The strategist reminds that in mid-February, the U.S. proposed to meet informally with the remaining parties to the JCPOA, including Iran “to break the impasse.” But “Iran rejected this offer saying that the time was not right for such a meeting.”

Against this backdrop, the fellow speculates: “Eventually Iran will agree to hold informal talks with the JCPOA parties and the U.S., but this episode illustrates the fragility of even getting negotiations started.”

Samore acknowledges that reversing Iran’s nuclear steps is “relatively straightforward and easy to verify” but “reversing sanctions by the U.S. is more complicated.”

Lifting sanctions: Too far a bridge 

To portray the likely goal of lifting Iran sanctions a bridge too far, Samore sheds light on several additional embargoes imposed under Trump’s tenure to link the sanctions to counter-terrorism, human rights, and missile proliferation.

He argues should the Biden administration try to restore the status quo ante, it requires lifting some non-nuclear sanctions besides those embedded in the JCPOA. 

To explain the barriers Biden faces at home, Samore mentions that in reviving the JCPOA this is Congress that enjoys the upper hand. Given the 2015 Iran Nuclear Agreement Review Act (INARA), Congress has the right to review any new nuclear agreement with Iran. 

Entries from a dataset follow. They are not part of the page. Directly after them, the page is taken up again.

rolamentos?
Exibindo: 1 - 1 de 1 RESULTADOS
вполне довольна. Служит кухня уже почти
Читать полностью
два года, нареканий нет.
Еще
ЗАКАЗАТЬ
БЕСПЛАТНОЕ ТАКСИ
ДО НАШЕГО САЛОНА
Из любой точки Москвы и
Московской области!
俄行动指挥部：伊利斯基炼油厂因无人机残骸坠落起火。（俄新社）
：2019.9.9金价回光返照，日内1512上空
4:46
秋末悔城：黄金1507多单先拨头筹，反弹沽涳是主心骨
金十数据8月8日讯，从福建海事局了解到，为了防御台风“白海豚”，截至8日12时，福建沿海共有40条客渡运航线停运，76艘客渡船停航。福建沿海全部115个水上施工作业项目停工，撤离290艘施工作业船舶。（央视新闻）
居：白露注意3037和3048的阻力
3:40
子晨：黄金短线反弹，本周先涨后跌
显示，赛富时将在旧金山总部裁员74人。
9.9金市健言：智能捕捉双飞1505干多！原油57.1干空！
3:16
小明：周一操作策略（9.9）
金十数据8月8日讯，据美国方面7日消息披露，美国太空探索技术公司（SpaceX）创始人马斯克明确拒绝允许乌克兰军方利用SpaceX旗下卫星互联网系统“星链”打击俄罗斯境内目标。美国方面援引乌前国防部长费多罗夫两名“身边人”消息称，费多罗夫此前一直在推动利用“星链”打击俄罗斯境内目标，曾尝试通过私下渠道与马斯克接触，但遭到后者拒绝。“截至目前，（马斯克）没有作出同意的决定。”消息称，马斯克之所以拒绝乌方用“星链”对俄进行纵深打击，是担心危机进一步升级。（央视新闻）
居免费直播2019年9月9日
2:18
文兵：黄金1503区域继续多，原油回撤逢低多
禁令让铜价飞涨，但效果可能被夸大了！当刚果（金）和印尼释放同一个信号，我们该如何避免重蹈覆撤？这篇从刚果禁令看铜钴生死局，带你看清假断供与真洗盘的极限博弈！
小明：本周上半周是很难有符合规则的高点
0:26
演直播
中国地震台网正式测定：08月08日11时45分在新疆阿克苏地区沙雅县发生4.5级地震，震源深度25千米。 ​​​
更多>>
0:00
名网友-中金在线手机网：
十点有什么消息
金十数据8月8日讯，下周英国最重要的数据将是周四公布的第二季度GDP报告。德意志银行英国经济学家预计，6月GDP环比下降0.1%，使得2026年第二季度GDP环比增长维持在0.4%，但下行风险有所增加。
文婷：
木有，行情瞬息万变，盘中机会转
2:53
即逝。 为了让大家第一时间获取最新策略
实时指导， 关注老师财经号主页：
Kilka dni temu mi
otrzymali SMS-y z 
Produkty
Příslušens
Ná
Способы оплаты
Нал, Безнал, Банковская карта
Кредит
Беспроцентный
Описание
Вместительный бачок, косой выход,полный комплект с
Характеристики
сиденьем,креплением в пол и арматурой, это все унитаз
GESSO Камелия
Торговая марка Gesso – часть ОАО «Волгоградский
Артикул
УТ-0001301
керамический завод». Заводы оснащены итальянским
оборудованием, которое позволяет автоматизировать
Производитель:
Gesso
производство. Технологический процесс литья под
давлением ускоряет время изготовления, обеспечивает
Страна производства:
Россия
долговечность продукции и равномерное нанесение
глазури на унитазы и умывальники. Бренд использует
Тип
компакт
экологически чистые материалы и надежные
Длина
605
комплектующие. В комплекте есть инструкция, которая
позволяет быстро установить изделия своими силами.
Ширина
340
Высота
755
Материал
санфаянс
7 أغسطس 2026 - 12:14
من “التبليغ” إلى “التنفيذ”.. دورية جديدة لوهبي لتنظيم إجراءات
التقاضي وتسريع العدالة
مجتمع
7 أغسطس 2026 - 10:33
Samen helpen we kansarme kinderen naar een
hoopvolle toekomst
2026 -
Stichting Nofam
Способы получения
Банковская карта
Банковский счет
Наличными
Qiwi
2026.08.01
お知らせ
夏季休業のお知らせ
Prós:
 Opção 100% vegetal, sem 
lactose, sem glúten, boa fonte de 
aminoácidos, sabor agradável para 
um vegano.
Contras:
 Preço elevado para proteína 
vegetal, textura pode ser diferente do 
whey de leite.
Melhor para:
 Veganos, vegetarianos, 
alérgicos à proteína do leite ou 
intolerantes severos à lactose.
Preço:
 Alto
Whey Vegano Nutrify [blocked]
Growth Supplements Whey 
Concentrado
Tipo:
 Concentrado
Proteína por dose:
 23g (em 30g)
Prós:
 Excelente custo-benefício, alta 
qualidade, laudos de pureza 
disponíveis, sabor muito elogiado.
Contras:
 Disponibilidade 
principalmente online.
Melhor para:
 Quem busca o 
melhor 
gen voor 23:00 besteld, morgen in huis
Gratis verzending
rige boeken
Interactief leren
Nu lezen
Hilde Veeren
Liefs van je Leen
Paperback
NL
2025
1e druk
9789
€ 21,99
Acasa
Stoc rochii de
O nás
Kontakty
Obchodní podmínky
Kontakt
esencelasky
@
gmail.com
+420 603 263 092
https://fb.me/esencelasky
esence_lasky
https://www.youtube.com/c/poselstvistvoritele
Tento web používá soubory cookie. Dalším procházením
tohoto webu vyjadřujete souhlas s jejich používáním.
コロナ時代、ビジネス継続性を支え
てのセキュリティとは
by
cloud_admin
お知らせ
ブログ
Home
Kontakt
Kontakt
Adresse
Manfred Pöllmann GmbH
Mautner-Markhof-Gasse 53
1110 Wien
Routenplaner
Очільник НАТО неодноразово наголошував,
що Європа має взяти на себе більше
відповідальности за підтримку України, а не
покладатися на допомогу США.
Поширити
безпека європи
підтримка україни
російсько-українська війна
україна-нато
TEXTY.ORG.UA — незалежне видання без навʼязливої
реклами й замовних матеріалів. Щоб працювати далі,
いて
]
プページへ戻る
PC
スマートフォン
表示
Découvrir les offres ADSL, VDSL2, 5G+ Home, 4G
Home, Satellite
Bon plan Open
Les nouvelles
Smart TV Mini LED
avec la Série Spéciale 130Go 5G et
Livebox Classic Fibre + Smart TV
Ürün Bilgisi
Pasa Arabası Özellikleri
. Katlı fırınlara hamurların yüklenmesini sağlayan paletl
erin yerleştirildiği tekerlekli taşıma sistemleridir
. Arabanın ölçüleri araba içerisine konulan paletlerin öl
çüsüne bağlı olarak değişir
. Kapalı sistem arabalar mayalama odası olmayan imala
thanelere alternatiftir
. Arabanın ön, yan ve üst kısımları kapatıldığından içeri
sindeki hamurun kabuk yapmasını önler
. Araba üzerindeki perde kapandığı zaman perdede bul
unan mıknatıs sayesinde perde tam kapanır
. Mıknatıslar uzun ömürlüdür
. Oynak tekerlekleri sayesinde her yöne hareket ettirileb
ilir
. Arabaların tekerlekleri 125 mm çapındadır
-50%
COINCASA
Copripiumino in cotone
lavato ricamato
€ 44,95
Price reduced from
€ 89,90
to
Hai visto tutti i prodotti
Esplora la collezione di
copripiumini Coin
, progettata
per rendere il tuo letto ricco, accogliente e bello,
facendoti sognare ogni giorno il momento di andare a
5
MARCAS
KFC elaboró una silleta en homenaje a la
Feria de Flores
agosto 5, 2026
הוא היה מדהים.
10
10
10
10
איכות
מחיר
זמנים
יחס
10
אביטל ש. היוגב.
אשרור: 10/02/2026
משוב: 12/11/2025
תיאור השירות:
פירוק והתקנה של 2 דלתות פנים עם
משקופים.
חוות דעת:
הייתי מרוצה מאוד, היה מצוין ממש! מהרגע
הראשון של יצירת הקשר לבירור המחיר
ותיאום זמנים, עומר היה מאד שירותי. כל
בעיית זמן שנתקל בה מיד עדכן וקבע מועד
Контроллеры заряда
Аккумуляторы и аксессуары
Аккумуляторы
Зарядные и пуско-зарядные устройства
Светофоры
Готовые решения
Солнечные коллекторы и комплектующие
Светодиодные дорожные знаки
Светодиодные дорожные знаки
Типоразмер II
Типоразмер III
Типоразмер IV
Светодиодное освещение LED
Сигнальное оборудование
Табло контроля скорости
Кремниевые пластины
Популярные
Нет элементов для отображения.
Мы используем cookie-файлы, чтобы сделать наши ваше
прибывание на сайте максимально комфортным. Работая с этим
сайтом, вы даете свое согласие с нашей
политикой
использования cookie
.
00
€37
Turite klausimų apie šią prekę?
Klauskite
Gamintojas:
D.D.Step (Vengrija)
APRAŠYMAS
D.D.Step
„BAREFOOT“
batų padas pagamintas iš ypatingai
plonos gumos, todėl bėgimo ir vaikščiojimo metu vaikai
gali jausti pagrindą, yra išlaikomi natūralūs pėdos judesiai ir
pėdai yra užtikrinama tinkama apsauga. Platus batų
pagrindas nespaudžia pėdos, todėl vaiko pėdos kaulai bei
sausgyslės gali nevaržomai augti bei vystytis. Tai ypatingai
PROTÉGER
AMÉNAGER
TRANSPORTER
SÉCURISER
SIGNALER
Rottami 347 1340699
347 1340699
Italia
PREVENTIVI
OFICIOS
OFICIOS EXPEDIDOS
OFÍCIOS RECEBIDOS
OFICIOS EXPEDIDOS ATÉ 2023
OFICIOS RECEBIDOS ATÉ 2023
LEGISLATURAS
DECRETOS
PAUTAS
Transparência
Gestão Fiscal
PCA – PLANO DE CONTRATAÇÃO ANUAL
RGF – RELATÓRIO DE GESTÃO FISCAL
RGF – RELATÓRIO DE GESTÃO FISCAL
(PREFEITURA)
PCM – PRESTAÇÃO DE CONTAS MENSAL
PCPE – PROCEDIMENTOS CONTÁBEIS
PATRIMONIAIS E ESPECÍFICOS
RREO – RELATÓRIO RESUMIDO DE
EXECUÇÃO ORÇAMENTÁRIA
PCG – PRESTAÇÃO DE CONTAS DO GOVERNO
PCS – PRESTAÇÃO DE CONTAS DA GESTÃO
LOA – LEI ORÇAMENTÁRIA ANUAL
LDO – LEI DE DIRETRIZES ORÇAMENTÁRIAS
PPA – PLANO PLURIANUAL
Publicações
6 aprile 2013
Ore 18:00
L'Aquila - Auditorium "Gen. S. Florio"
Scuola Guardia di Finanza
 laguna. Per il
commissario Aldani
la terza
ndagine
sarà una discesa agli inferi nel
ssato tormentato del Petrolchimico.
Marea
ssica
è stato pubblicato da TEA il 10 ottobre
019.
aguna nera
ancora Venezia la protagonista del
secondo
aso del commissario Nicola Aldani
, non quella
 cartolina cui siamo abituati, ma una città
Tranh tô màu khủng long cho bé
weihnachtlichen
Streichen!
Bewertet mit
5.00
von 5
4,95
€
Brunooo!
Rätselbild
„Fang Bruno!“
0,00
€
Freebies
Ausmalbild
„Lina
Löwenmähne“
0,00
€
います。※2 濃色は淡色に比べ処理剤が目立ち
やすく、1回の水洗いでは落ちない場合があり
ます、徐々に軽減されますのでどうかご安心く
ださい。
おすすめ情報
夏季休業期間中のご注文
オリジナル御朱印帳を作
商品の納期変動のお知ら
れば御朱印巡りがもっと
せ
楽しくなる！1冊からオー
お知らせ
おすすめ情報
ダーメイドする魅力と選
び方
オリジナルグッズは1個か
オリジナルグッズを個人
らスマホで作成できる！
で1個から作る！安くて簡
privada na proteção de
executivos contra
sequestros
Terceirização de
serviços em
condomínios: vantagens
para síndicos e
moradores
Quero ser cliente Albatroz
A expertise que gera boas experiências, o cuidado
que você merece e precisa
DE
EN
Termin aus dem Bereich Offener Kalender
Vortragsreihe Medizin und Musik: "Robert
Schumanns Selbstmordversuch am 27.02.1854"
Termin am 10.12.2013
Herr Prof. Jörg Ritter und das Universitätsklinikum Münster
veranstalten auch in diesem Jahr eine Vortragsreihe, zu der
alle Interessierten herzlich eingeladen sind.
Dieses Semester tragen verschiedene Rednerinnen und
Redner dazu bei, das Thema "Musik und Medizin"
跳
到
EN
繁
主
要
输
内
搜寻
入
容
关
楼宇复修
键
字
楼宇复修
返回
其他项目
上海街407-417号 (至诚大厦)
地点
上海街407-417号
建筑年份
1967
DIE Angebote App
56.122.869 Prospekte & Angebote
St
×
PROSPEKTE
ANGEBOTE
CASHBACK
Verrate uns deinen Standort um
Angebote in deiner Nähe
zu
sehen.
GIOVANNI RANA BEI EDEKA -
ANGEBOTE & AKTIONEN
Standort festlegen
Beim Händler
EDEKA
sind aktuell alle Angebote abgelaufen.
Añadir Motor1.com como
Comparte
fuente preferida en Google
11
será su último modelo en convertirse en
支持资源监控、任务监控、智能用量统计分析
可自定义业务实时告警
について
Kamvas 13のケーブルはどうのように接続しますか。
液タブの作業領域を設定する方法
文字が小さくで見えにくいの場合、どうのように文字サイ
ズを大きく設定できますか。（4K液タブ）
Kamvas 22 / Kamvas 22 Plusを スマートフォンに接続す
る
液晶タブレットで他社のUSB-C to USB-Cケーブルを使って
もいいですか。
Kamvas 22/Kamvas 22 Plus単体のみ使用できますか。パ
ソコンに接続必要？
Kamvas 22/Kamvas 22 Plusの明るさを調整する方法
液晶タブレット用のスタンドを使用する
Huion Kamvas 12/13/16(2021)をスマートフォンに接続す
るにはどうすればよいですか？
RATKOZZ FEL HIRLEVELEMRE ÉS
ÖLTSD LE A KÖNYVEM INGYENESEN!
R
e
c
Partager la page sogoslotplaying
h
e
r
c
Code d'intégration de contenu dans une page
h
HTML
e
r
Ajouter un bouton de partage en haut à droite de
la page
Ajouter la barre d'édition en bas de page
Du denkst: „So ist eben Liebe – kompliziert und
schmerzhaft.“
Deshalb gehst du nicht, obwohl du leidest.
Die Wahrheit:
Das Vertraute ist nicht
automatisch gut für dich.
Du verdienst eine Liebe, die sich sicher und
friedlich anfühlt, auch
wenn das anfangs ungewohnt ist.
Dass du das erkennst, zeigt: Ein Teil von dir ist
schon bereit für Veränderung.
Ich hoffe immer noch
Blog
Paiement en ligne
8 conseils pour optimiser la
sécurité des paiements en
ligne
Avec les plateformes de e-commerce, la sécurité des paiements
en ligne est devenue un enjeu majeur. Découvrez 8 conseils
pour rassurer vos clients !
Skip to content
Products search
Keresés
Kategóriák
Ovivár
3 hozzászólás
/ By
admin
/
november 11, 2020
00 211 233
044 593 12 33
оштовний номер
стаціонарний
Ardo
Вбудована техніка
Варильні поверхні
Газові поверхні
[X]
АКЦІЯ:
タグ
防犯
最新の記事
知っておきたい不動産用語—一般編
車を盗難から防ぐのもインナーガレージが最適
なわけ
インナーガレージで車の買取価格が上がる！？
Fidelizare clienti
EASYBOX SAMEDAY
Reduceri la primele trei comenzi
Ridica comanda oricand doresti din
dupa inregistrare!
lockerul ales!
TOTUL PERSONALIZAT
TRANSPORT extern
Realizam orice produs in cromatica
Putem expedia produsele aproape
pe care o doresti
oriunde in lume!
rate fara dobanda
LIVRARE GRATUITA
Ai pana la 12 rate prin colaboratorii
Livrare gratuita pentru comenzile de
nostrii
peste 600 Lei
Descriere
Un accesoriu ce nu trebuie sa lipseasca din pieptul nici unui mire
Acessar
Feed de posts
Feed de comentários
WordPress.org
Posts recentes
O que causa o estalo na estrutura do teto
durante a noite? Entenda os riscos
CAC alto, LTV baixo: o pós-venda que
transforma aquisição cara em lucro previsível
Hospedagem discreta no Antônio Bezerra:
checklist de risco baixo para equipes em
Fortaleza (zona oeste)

The expert foretells, although Biden does have the authority to lift these sanctions by executive action, Congress will strongly oppose offering such a relief just with a stroke of a pen.

Therefore, Samore highlights, “It is unlikely that Congress can muster the necessary two-thirds majority in both chambers to override a presidential veto if Congress disapproves of a U.S.-Iran agreement to revive the JCPOA.”

An orchestrated Persian Gulf security dialogue

Due to the current regional chaos coupled with deep mistrust among Iran, Israel, and some regional Arab states, Samore predicts that a “grand bargain” to resolve all the disputes in a whole pack is not feasible. Therefore, he says: “I expect the Biden administration will try to tackle each problem one at a time, beginning with Yemen. At some point, the Biden administration will probably try to orchestrate a Persian Gulf security dialogue among Iraq, Iran, and the GCC, which may reduce tensions, but it is unlikely to resolve underlying conflicts.”